Doug Gibson, director of high-performance analytics with SAP Australia, says that because HANA uses raw data it requires less storage and processing capacity than other solutions on the market. At the moment SAP is in the early stages of deploying HANA-based solutions for some 13 local customers but Gibson is not willing to discuss specifics.
He says the emerging big data sector has a number of challenges to overcome before it achieves widespread adoption, most notably in helping businesses understand what to do with it.
“Preparing and managing big data is one thing but actually getting it right is another. Once you have it what are you going to do with it?”
EMC serves up GreenPlum
EMC says its acquisition of big data company GreenPlum in 2010 has given it an important edge. EMC Australia’s chief technology officer Clive Gold explains that its strength lies in its ability to tackle so-called semi-structured data.
T-Mobile is currently working with EMC/Greenplum and a number of other vendors to better understand the behaviour of its customers, in particular what they do immediately after they churn.

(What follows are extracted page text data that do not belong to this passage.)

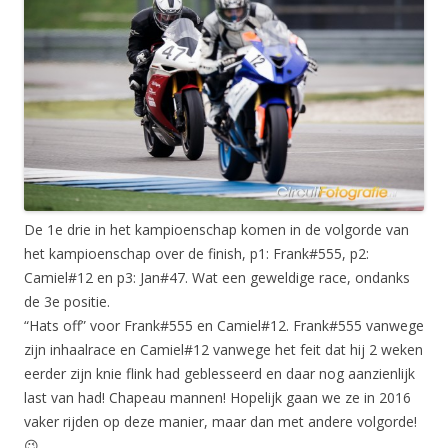
De 1e drie in het kampioenschap komen in de volgorde van
het kampioenschap over de finish, p1: Frank#555, p2:
Camiel#12 en p3: Jan#47. Wat een geweldige race, ondanks
de 3e positie.
“Hats off” voor Frank#555 en Camiel#12. Frank#555 vanwege
zijn inhaalrace en Camiel#12 vanwege het feit dat hij 2 weken
eerder zijn knie flink had geblesseerd en daar nog aanzienlijk
last van had! Chapeau mannen! Hopelijk gaan we ze in 2016
vaker rijden op deze manier, maar dan met andere volgorde!
😉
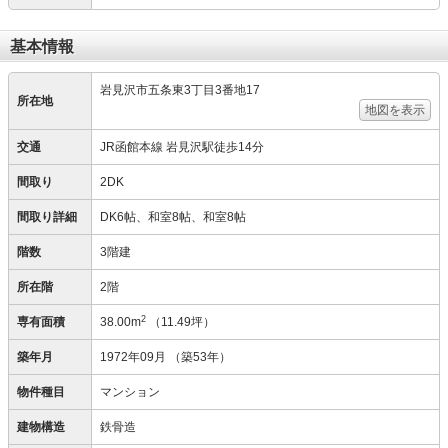
基本情報
岩見沢市五条東3丁目3番地17
所在地
地図を表示
交通
JR函館本線 岩見沢駅徒歩14分
間取り
2DK
間取り詳細
DK6帖、和室8帖、和室8帖
階数
3階建
所在階
2階
2
専有面積
38.00m
（11.49坪）
築年月
1972年09月
（築53年）
物件種目
マンション
建物構造
鉄骨造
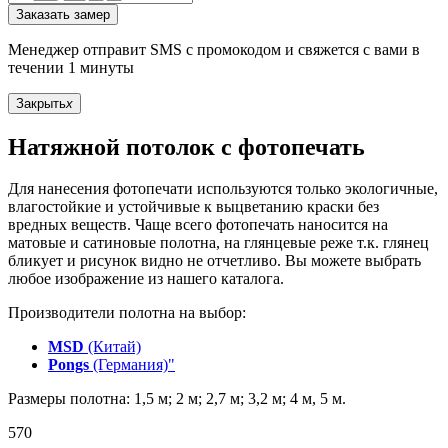
Заказать замер
Менеджер отправит SMS с промокодом и свяжется с вами в
течении 1 минуты
Закрыть
x
Натяжной потолок с фотопечать
Для нанесения фотопечати используются только экологичные,
влагостойкие и устойчивые к выцветанию краски без
вредных веществ. Чаще всего фотопечать наносится на
матовые и сатиновые полотна, на глянцевые реже т.к. глянец
бликует и рисунок видно не отчетливо. Вы можете выбрать
любое изображение из нашего каталога.
Производители полотна на выбор:
MSD
(Китай)
Pongs
(Германия)"
Размеры полотна: 1,5 м; 2 м; 2,7 м; 3,2 м; 4 м, 5 м.
570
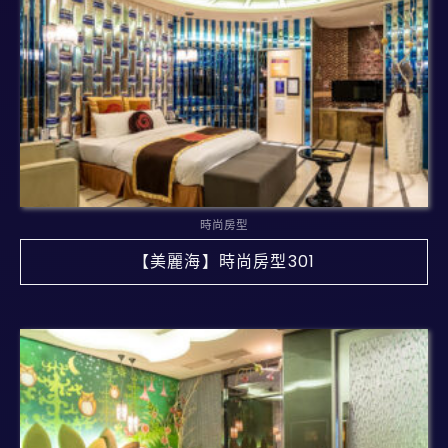
時尚房型
【美麗海】時尚房型301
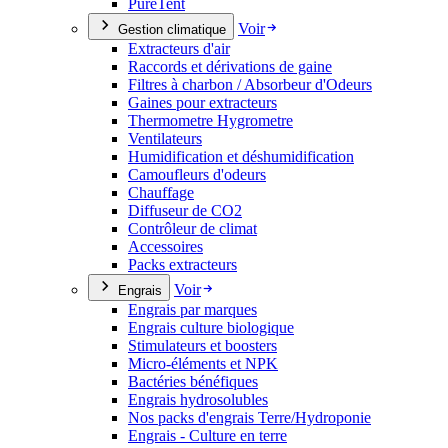
PureTent
Voir
Gestion climatique
Extracteurs d'air
Raccords et dérivations de gaine
Filtres à charbon / Absorbeur d'Odeurs
Gaines pour extracteurs
Thermometre Hygrometre
Ventilateurs
Humidification et déshumidification
Camoufleurs d'odeurs
Chauffage
Diffuseur de CO2
Contrôleur de climat
Accessoires
Packs extracteurs
Voir
Engrais
Engrais par marques
Engrais culture biologique
Stimulateurs et boosters
Micro-éléments et NPK
Bactéries bénéfiques
Engrais hydrosolubles
Nos packs d'engrais Terre/Hydroponie
Engrais - Culture en terre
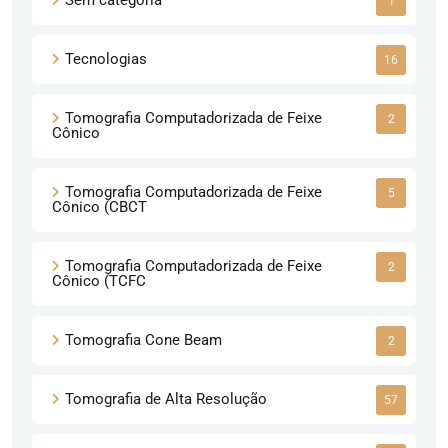
1
Tecnologias
16
Tomografia Computadorizada de Feixe
2
Cônico
Tomografia Computadorizada de Feixe
5
Cônico (CBCT
Tomografia Computadorizada de Feixe
2
Cônico (TCFC
Tomografia Cone Beam
2
Tomografia de Alta Resolução
57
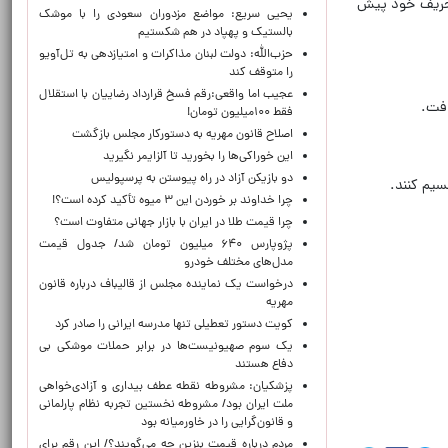
ز حریف خود پیش
یحیی سریع: مواضع مزدوران سعودی را با موشک
بالستیک و پهپاد در هم شکستیم
حزب‌الله: دولت لبنان مذاکرات و امتیازدهی به تل‌آویو
را متوقف کند
عجیب اما واقعی:رقم فسخ قرارداد رضاییان با استقلال
افت.
فقط ۱۰۰میلیون تومان!
اصلاح قانون مهریه به دستورکار مجلس بازگشت
این خوراکی‌ها را بخورید تا آلزایمر نگیرید
دو بازیکن آزاد در راه پیوستن به پرسپولیس
سیم کنند.
چرا خداوند بر خوردن این ۳ میوه تأکید کرده است؟!
چرا قیمت طلا در ایران با بازار جهانی متفاوت است؟
پژوپارس ۶۴۰ میلیون تومان شد/ جدول قیمت
مدل‌های مختلف خودرو
درخواست یک نماینده مجلس از قالیباف درباره قانون
مهریه
کویت دستور تعطیلی تنها مدرسه ایرانی را صادر کرد
یک‌ سوم صهیونیست‌ها در برابر حملات موشکی بی
دفاع هستند
پزشکیان: مشروطه نقطه عطف بیداری و آزادی‌خواهی
ملت ایران بود/ مشروطه نخستین تجربه نظام پارلمانی
و قانون‌گرایی را در خاورمیانه بود
مردم درباره قیمت بنزین چه می‌گویند؟/ این رقم برای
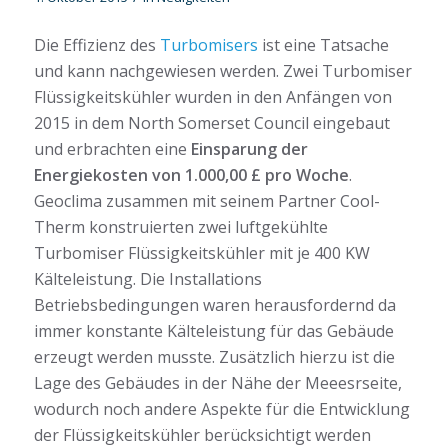
Die Effizienz des
Turbomisers
ist eine Tatsache
und kann nachgewiesen werden. Zwei Turbomiser
Flüssigkeitskühler wurden in den Anfängen von
2015 in dem North Somerset Council eingebaut
und erbrachten eine
Einsparung der
Energiekosten von 1.000,00 £ pro Woche
.
Geoclima zusammen mit seinem Partner Cool-
Therm konstruierten zwei luftgekühlte
Turbomiser Flüssigkeitskühler mit je 400 KW
Kälteleistung. Die Installations
Betriebsbedingungen waren herausfordernd da
immer konstante Kälteleistung für das Gebäude
erzeugt werden musste. Zusätzlich hierzu ist die
Lage des Gebäudes in der Nähe der Meeesrseite,
wodurch noch andere Aspekte für die Entwicklung
der Flüssigkeitskühler berücksichtigt werden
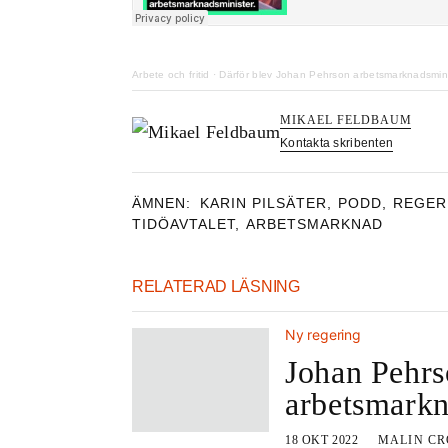
Arbete och fritid
·
Därför blev Johan Pehrson arbetsmarknadsmini
MIKAEL FELDBAUM
Kontakta skribenten
ÄMNEN:
KARIN PILSÄTER
,
PODD
,
REGER
TIDÖAVTALET
,
ARBETSMARKNAD
RELATERAD LÄSNING
Ny regering
Johan Pehrs
arbetsmarkn
18 OKT 2022
MALIN CR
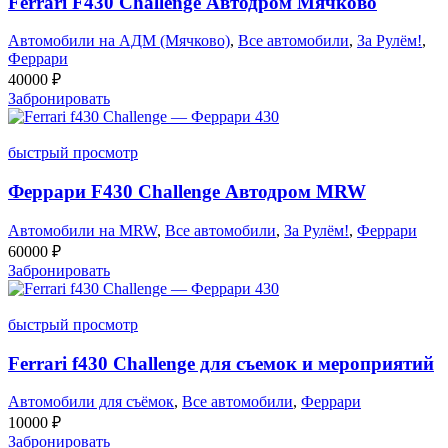
Ferrari F430 Challenge Автодром Мячково
Автомобили на АДМ (Мячково)
,
Все автомобили
,
За Рулём!
,
Феррари
40000
₽
Забронировать
быстрый просмотр
Феррари F430 Challenge Автодром MRW
Автомобили на MRW
,
Все автомобили
,
За Рулём!
,
Феррари
60000
₽
Забронировать
быстрый просмотр
Ferrari f430 Challenge для съемок и мероприятий
Автомобили для съёмок
,
Все автомобили
,
Феррари
10000
₽
Забронировать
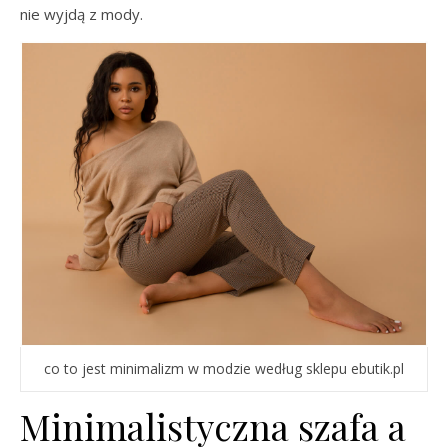
nie wyjdą z mody.
co to jest minimalizm w modzie według sklepu ebutik.pl
Minimalistyczna szafa a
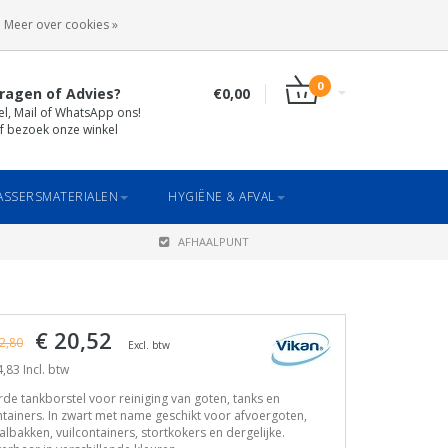
INLOGGEN
REGISTREREN
Meer over cookies »
0
ragen of Advies?
€0,00
el, Mail of WhatsApp ons!
f bezoek onze winkel
SSERSMATERIALEN
HYGIËNE & AFVAL
AFHAALPUNT
€ 20,52
2,80
Excl. btw
,83 Incl. btw
de tankborstel voor reiniging van goten, tanks en
tainers. In zwart met name geschikt voor afvoergoten,
albakken, vuilcontainers, stortkokers en dergelijke.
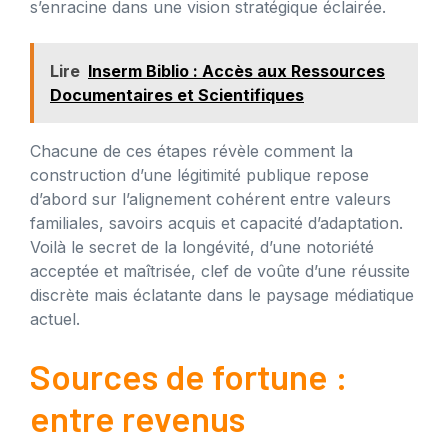
s’enracine dans une vision stratégique éclairée.
Lire
Inserm Biblio : Accès aux Ressources
Documentaires et Scientifiques
Chacune de ces étapes révèle comment la
construction d’une légitimité publique repose
d’abord sur l’alignement cohérent entre valeurs
familiales, savoirs acquis et capacité d’adaptation.
Voilà le secret de la longévité, d’une notoriété
acceptée et maîtrisée, clef de voûte d’une réussite
discrète mais éclatante dans le paysage médiatique
actuel.
Sources de fortune :
entre revenus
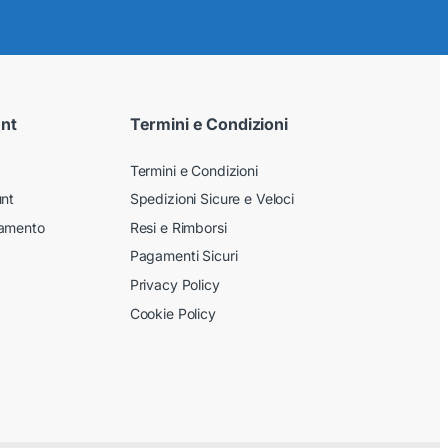
unt
Termini e Condizioni
Termini e Condizioni
unt
Spedizioni Sicure e Veloci
gamento
Resi e Rimborsi
Pagamenti Sicuri
Privacy Policy
Cookie Policy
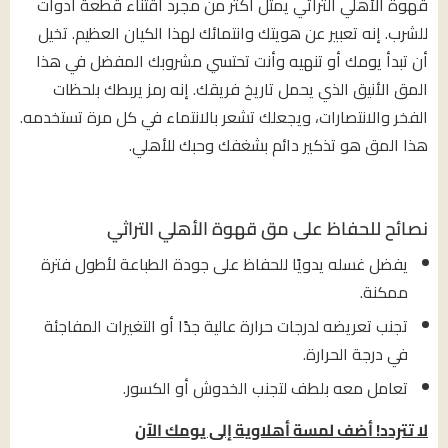
قهوة الأهلي التراثي يمثل أكثر من مجرد اقتناء قطعة أدوات
للشرب. إنه تعبير عن هويتك وانتمائك لهذا الكيان العظيم. تخيل
أن تبدأ يومك أو تنهيه وأنت تحتسي مشروبك المفضل في هذا
المق الأنيق الذي يحمل تاريخ فريقك. إنه رمز يربطك بلحظات
الفخر والانتصارات، ويجعلك تشعر بالانتماء في كل مرة تستخدمه.
هذا المق هو تذكير دائم بشغفك وحبك للأهلي.
نصائح للحفاظ على مق قهوة الأهلي التراثي
يفضل غسله يدويًا للحفاظ على جودة الطباعة لأطول فترة
ممكنة.
تجنب تعريضه لدرجات حرارة عالية جدًا أو التغيرات المفاجئة
في درجة الحرارة.
تعامل معه بلطف لتجنب الخدوش أو الكسور.
لا تتردد! أضف لمسة أهلاوية إلى يومك الآن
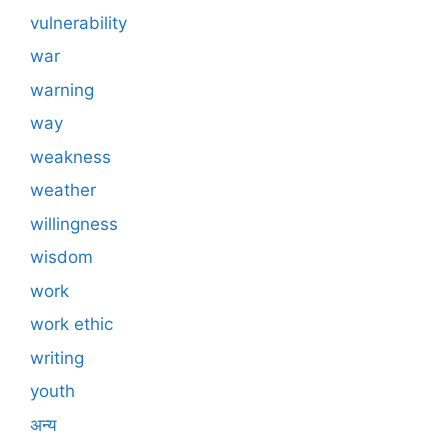
vulnerability
war
warning
way
weakness
weather
willingness
wisdom
work
work ethic
writing
youth
अन्य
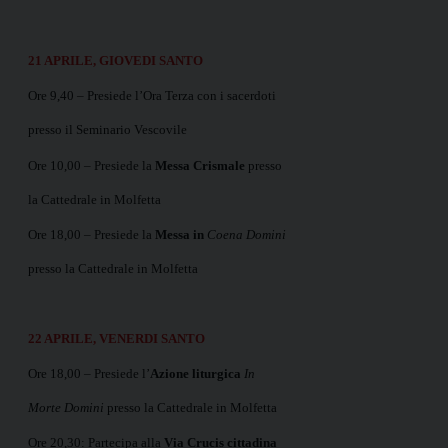
21 APRILE, GIOVEDI SANTO
Ore 9,40 – Presiede l’Ora Terza con i sacerdoti
presso il Seminario Vescovile
Ore 10,00 – Presiede la
Messa Crismale
presso
la Cattedrale in Molfetta
Ore 18,00 – Presiede la
Messa in
Coena Domini
presso la Cattedrale in Molfetta
22 APRILE, VENERDI SANTO
Ore 18,00 – Presiede l’
Azione liturgica
In
Morte Domini
presso la Cattedrale in Molfetta
Ore 20,30: Partecipa alla
Via Crucis cittadina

The carrier discovered that five out of 10 people customers talk to after they churn also churn themselves within 90 days. In order to gain that particularly valuable insight billions of call records needed to be accessed and analysed in very quick time.
“The power of big data lies in discovering questions you didn’t know to ask.”
In the insurance industry for instance, big data is already affecting a transition away from the traditional “group profile” method which determines for instance, that if you are a young man you are more dangerous and should therefore pay a premium, towards an approach whereby decisions are made on the basis of complex individual data.
Companies able to deliver this level of sophistication will leave other in their wake. “If a company is not thinking about this they won’t be in business in 10 years’ time,” Gold says.
EMC’s wants its partners to become “data scientists”, and is especially interested in those companies where there are good “maths” skills, “people who can actually understand the application of what they do,” Gold says.
EMC is viewing opportunities to sell bespoke big data storage solutions that reflect the particular nuances and challenges of big data.
“Traditional storage has started to creak,” Gold says. “The first day you plug traditional storage in is your best day – it just gets worse after that.”
IT generating big data
The growing importance to organisations of big data is leading to an increased focus on applying advanced data analysis techniques to companies’ core IT systems, notes Matt Elliot, COO with Sydney-based IT analytics specialists eMite.
“We have taken all the tools and techniques in the BI world and applied them to IT operations,” he explains.
A core focus for the company is helping organisations break down their information silos.
“It astounds me that IT environments are still absolutely full of silos that essentially don’t talk to each other,” Elliot says.
But perhaps more importantly, eMite’s Riskband solution aggregates all of the data produced by companies’ IT hardware and software with a view to helping them understand exactly how their IT is performing at any given time.
As organisations spend more time and money trying to figure out what their customers are likely to be thinking and / or buying on a given Tueday, it stands to reason they will eventually want to know in as much detail how their core IT systems are feeling too.